Collier adds that Peacocks is another retailer that has exceeded expectations with the quality of its retail park stores. He says: “People had thought it was dreary, but its modern stores are exciting, bright places for young people to shop.”
One of the original fashion retailers to enter retail parks before fashion retail reached critical mass there was Next. Its retail park space increased 8% between 2008 and 2009. It has 18 out-of-town Next Home stores and has plans to expand its Next Home format during its current financial year with 12 more stores, occupying 150,000 sq ft of trading space.
One major high street success story that is missing from retail parks is Primark. Collier says: “Primark has always said it is happy in town, but the pipeline will be harder to come by.”
Pye adds that it would be a really big coup to land Primark as the anchor tenant for a scheme, but it is unlikely to happen in the near future.
She says: “It has been quite anti-retail park in the past 18 months. I wouldn’t have thought Primark would pay great rents, so I can’t see it on a fashion park.”
The one factor that might dissuade landlords from taking on new retailers into retail parks is if their fingers have been burned by CVAs and store closure programmes. JJB Sports’ space on retail parks fell 45% - more than a million square feet - between 2008 and 2009.
But Parish would still encourage landlords to take on new and exciting retailers, even if there is a higher risk, because of the potential upside of what they can bring to a scheme. “JJB Sports, at its height, was a great operator to have in your scheme,” he says.

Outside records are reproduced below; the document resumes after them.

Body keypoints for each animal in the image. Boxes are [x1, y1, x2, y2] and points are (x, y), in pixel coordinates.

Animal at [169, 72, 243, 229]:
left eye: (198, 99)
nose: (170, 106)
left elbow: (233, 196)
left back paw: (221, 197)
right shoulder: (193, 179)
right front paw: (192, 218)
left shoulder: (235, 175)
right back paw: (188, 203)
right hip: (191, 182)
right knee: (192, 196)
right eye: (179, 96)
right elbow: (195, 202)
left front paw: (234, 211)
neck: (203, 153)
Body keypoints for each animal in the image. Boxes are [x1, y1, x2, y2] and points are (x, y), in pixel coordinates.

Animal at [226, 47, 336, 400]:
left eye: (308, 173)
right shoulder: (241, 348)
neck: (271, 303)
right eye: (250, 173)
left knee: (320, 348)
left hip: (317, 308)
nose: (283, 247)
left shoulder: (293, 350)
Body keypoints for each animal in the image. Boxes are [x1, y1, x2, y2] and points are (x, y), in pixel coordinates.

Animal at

If landlords continue to take this optimistic view, then the diversity and consumer attraction to retail parks will continue to grow.
B&Q: Holding the top spot
B&Q has retained its leading position in Trevor Wood Associates’ research into the leading tenants on retail parks, even though the figures show that the retailer’s space on these schemes fell 6% between 2008 and 2009.

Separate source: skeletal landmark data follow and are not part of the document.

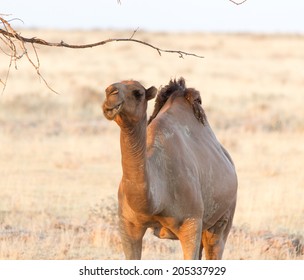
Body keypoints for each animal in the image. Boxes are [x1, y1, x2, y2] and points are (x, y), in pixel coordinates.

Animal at [102, 77, 238, 260]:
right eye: (106, 90)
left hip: (223, 218)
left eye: (138, 93)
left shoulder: (191, 223)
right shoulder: (127, 223)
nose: (111, 92)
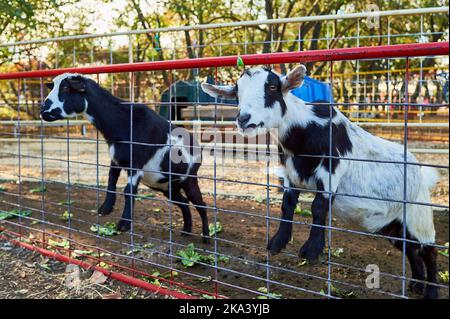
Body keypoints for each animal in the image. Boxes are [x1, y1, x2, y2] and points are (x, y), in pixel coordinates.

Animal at [40, 73, 209, 242]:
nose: (43, 110)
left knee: (201, 204)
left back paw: (206, 237)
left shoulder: (136, 164)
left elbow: (128, 191)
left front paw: (123, 224)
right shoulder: (116, 159)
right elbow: (111, 181)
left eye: (66, 88)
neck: (123, 123)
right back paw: (186, 231)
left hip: (190, 179)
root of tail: (198, 148)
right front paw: (105, 209)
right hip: (167, 186)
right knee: (184, 203)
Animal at [203, 65, 440, 300]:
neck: (304, 132)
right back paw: (416, 284)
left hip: (419, 214)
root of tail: (422, 173)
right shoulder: (290, 174)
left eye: (272, 87)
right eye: (237, 92)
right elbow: (287, 205)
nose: (244, 119)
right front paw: (279, 241)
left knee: (429, 250)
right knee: (411, 249)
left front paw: (312, 250)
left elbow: (318, 206)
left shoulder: (331, 170)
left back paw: (431, 290)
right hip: (392, 225)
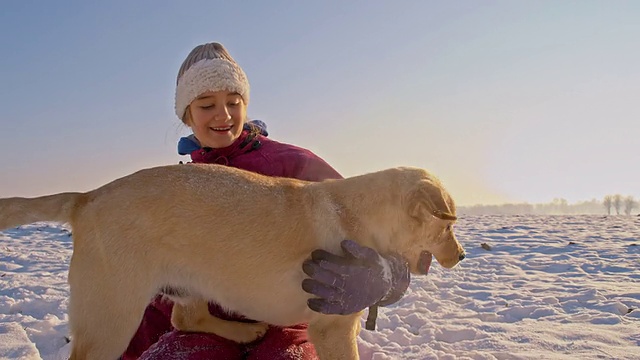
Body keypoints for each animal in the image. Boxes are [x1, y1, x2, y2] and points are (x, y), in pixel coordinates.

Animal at [0, 164, 462, 360]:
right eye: (448, 226)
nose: (460, 256)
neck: (362, 215)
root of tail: (86, 196)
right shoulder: (333, 327)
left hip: (189, 282)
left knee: (185, 318)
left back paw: (244, 332)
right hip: (111, 317)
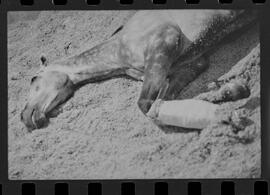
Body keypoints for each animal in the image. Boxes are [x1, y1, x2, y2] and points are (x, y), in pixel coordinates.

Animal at [20, 9, 258, 131]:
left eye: (33, 79)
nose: (25, 117)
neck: (119, 49)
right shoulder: (190, 65)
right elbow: (160, 102)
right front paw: (231, 94)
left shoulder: (165, 41)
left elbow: (146, 105)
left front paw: (228, 113)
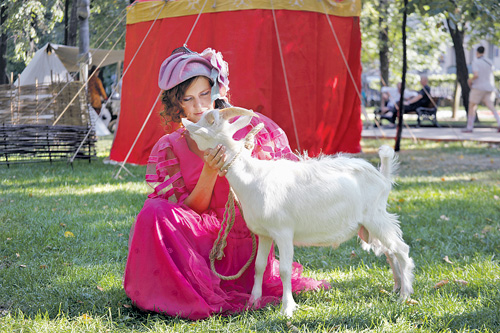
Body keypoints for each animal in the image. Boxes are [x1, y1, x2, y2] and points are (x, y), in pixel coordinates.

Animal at [183, 107, 414, 316]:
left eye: (210, 121)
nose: (185, 125)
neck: (252, 177)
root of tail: (382, 177)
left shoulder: (284, 232)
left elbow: (285, 270)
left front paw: (287, 309)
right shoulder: (264, 234)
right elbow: (258, 266)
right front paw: (253, 302)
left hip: (375, 217)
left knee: (401, 250)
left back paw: (404, 296)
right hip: (368, 226)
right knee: (390, 251)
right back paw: (396, 288)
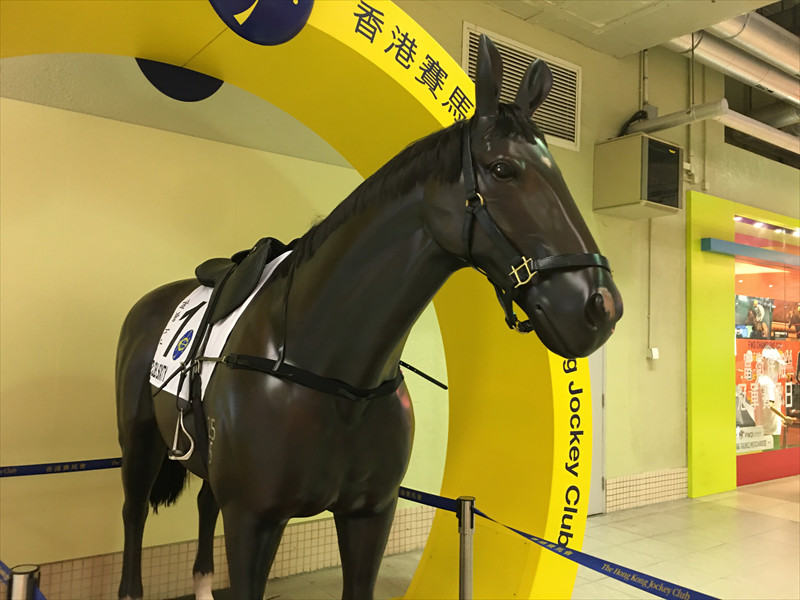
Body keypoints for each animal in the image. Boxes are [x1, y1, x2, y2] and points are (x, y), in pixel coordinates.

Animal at [115, 34, 623, 600]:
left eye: (559, 176)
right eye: (502, 170)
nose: (600, 306)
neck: (333, 375)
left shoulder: (369, 515)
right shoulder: (253, 520)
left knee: (205, 504)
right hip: (138, 444)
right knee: (133, 514)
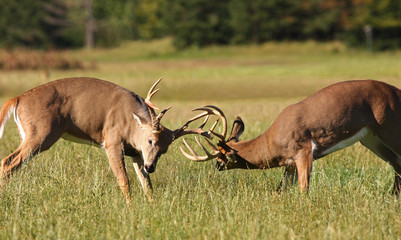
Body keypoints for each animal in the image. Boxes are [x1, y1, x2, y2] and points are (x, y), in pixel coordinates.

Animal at [0, 77, 212, 202]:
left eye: (165, 149)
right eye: (151, 140)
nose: (151, 166)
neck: (131, 123)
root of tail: (17, 99)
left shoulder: (136, 153)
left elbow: (146, 183)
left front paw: (152, 205)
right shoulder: (112, 142)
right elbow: (124, 180)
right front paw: (130, 207)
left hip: (28, 134)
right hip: (40, 134)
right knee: (9, 161)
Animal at [180, 80, 400, 195]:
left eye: (220, 155)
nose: (216, 166)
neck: (273, 142)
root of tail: (397, 91)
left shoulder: (303, 150)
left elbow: (304, 188)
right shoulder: (290, 163)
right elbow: (281, 189)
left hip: (389, 127)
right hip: (371, 138)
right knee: (396, 164)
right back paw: (392, 196)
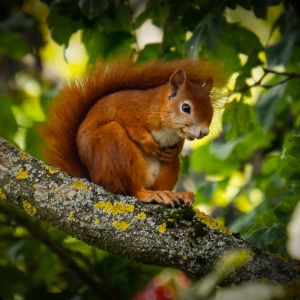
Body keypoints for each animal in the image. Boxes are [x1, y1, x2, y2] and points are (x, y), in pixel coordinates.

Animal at [41, 59, 226, 206]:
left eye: (210, 109)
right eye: (186, 107)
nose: (203, 132)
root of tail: (94, 178)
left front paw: (177, 149)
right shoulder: (126, 110)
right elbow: (135, 129)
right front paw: (150, 145)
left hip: (167, 169)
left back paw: (175, 193)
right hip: (114, 147)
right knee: (130, 190)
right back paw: (150, 194)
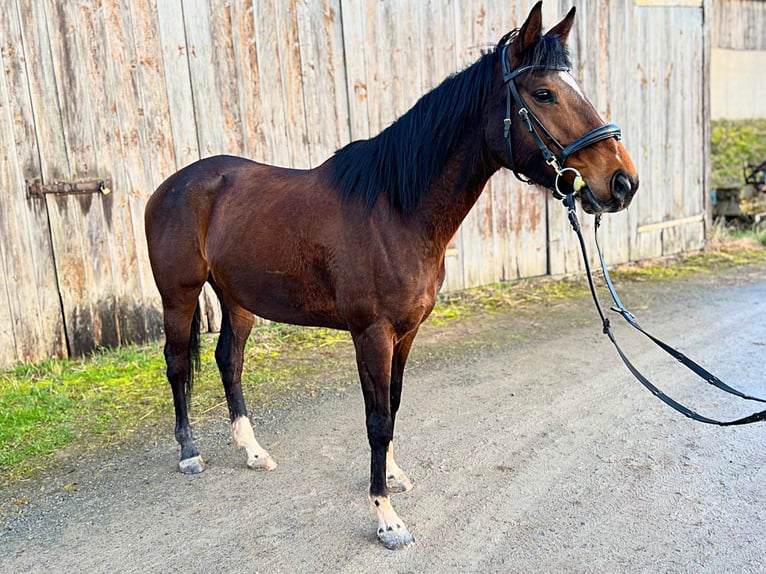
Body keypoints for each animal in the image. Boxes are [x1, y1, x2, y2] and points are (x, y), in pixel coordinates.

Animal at [146, 3, 640, 552]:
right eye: (544, 93)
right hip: (179, 295)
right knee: (177, 364)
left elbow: (395, 405)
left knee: (228, 362)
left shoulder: (406, 332)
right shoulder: (372, 334)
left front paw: (394, 478)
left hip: (238, 300)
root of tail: (173, 185)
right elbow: (377, 421)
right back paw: (189, 452)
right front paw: (386, 517)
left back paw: (252, 451)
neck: (395, 209)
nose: (622, 182)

Kingfisher group property director Ian Playford disputes that the retailer has disposed of substantial space - equating to 440,000 sq ft - and says that, although the retailer is not expanding substantially, it does want to make the best use of the space it has.
“There is a lot of speculation,” he says but adds that it is better for B&Q to get new ideas into its existing stores.

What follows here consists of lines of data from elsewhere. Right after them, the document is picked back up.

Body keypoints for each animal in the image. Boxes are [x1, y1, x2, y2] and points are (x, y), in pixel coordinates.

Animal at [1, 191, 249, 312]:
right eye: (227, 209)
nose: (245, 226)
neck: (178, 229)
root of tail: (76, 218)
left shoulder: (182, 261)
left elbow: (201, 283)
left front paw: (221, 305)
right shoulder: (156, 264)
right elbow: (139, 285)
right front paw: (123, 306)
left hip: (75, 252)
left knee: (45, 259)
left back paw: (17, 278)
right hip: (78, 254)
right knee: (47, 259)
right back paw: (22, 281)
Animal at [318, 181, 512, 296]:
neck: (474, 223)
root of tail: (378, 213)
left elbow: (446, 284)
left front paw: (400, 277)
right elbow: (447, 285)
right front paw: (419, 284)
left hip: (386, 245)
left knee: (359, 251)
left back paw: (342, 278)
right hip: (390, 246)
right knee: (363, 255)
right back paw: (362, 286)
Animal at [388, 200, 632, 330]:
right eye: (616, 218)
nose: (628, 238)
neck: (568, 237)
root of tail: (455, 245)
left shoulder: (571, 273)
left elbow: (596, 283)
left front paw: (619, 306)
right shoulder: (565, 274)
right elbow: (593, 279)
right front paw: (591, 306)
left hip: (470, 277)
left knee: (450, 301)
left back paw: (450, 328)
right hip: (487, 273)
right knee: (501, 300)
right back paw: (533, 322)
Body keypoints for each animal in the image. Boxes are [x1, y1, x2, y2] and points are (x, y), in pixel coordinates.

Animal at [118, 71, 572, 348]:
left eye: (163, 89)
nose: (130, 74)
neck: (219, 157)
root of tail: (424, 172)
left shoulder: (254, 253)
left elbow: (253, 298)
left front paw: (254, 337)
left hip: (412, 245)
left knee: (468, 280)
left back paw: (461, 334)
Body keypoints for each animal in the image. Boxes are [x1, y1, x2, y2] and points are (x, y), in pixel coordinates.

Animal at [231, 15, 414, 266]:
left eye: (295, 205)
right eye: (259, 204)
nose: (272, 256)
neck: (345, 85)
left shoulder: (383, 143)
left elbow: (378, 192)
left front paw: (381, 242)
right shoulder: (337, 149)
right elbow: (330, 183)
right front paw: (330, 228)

Playford confirms that B&Q has not built a new large-format store since 2005, but says that the focus is on optimising the use of space within its current portfolio, rather than looking at new format opportunities.
There are, however, a handful of infill locations that B&Q has its sights on, and Playford admits that these are in major cities, mentioning London as an example.
BNP Paribas Real Estate senior director Ian Parish says that rent reductions in some schemes could allow B&Q to get smaller-format stores in schemes that have been too expensive for it to open larger stores in the past, such as in the Greater London area.